One of the first questions many of my clients have after they have been in a car wreck is whether they can accept the insurance company’s pay-off for their totaled car.  Most people need the pay-off money to be able to buy substitute transportation as quickly as possible.  Some people accept the insurance company’s pay-off well before they even think about hiring a lawyer, and well before they have even spoken to a lawyer about representing them in a car wreck case. This is certainly understandable and normal human conduct when your car has been totaled in a wreck that isn’t your fault. But can there be a problem with accepting the insurance company’s pay-off for your car and, in return, releasing ownership of it to that insurance company for salvage value?

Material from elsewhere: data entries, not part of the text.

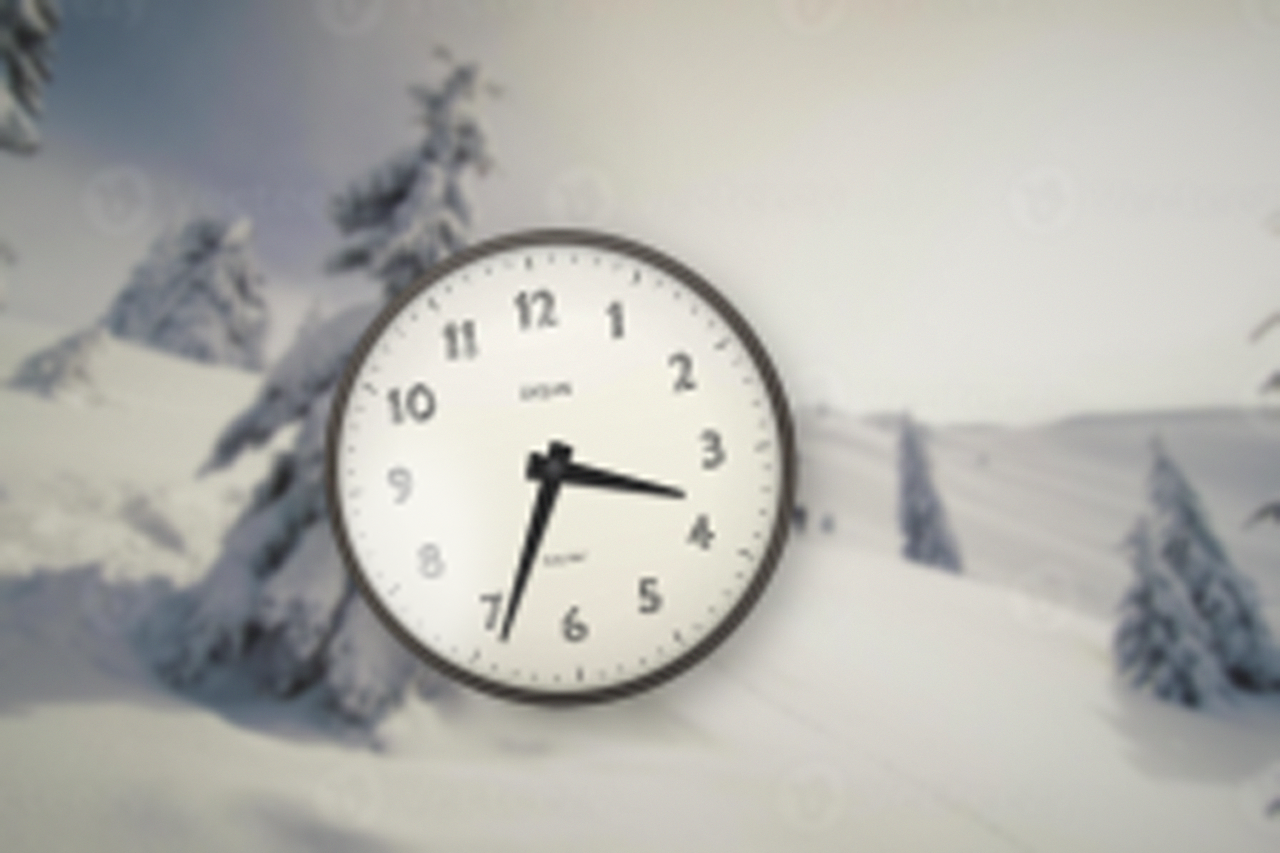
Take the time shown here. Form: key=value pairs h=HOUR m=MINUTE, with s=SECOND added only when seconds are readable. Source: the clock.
h=3 m=34
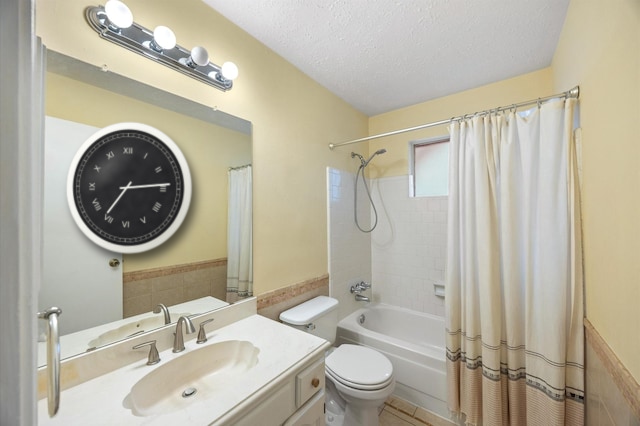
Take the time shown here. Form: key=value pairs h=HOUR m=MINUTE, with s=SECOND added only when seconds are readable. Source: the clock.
h=7 m=14
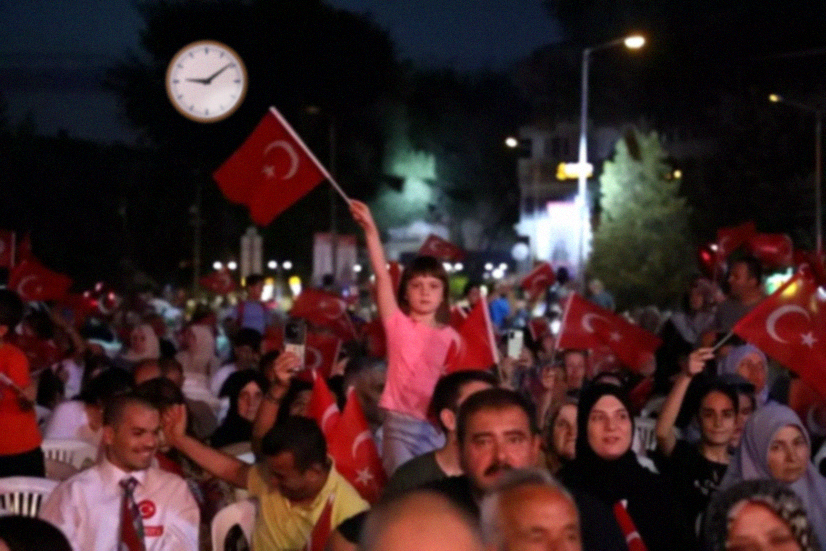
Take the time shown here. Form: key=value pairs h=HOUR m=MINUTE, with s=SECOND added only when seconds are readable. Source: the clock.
h=9 m=9
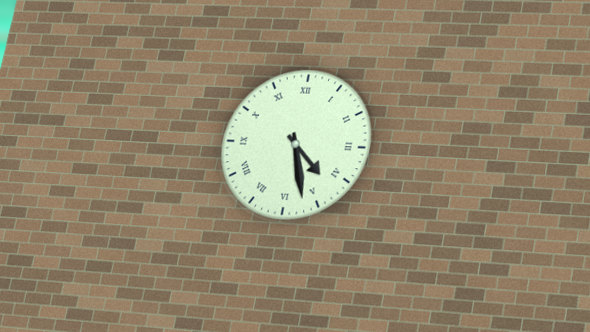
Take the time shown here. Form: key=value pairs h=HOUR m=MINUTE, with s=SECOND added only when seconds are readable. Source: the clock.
h=4 m=27
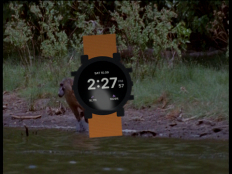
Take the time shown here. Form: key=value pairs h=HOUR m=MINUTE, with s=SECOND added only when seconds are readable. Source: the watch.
h=2 m=27
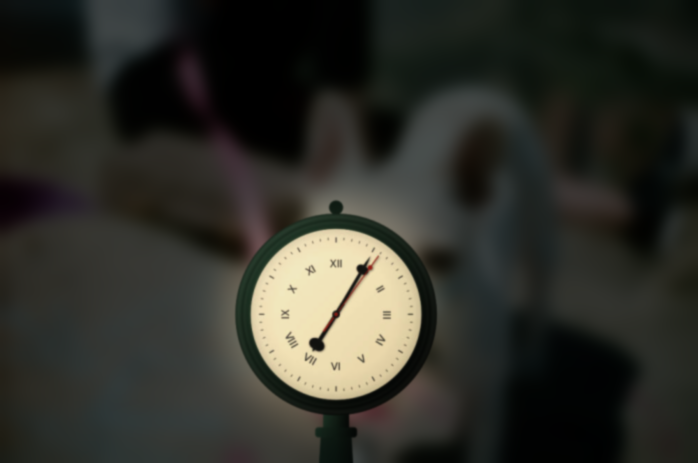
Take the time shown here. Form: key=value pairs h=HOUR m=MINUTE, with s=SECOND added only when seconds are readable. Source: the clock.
h=7 m=5 s=6
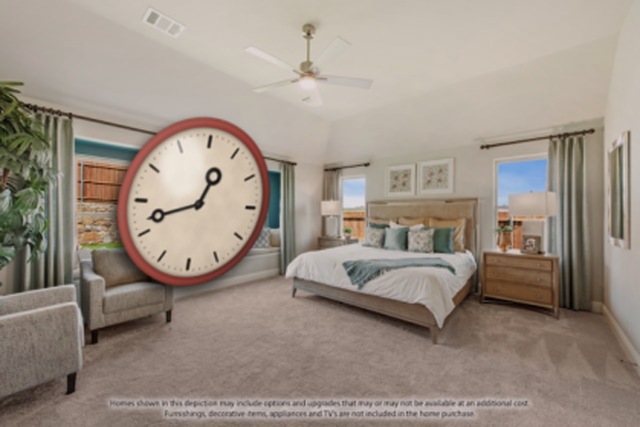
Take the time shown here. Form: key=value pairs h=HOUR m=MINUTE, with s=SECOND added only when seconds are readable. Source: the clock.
h=12 m=42
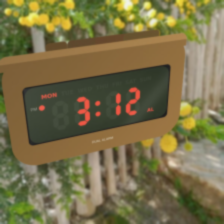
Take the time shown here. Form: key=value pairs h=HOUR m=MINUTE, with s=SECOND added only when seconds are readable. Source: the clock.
h=3 m=12
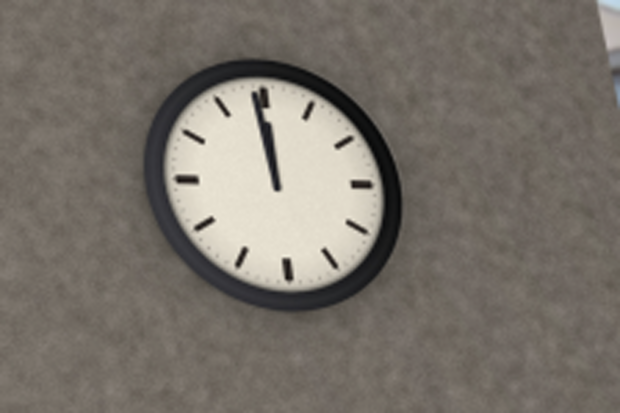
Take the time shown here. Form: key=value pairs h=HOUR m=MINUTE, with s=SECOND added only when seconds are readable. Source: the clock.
h=11 m=59
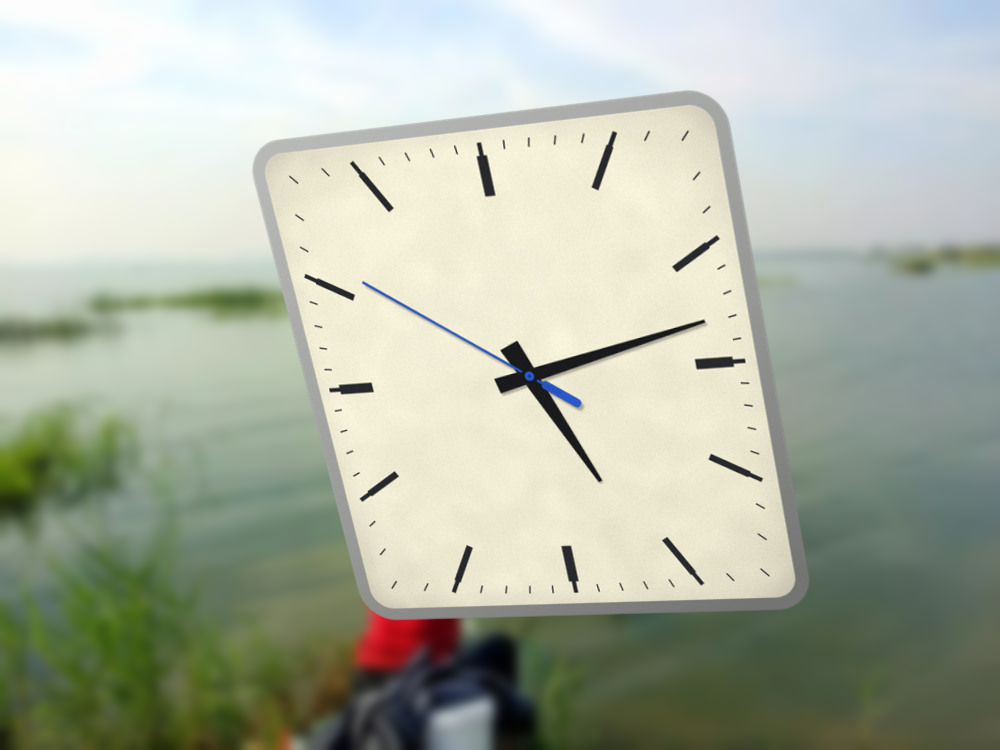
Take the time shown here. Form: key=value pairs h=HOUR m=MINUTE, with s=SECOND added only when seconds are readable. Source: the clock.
h=5 m=12 s=51
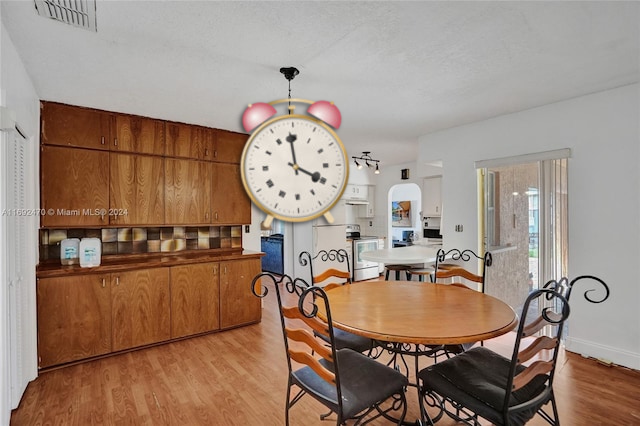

Typically, in a car wreck that has resulted in some personal injuries due to the negligence of the at-fault driver for say, running a stop sign, or rear-ending the car in front, the answer for at least 30 years has been no.  In the past, no insurance carrier ever really cared about preserving the car in a plain ordinary negligence car wreck case where there is no evidence of any mechanical failure of the car or any evidence that the car itself was, somehow, defective. In the last 5 years or so, however, that has changed. Now, in an increasingly scorched-earth tactic by defense lawyers, they often file a motion to dismiss even run-of-the-mill car wreck cases for the plaintiff’s failure to preserve or keep the car that was involved in the wreck, even if that car was totaled by the insurance carrier. This motion is referred to as a “spoliation motion” and they are becoming more and more popular as a “gotcha” tactic by defense attorneys who really have no defense for their insured’s actions in actually causing the wreck in the first place.  They have to admit their insured was negligent and caused the wreck, but maybe they can get out of the whole thing by arguing that without the car to be examined by an expert, hypothetically, we can never know whether something was wrong with the brakes or the windshield wipers (yes, I have really had that argued by defense counsel in a case) or the seat belts or any of a number of made-up potential problems, even if there exists no evidence that anything about the car caused or contributed to the wreck.  At a minimum it is frustrating…at the worst, it can cost a plaintiff her entire case.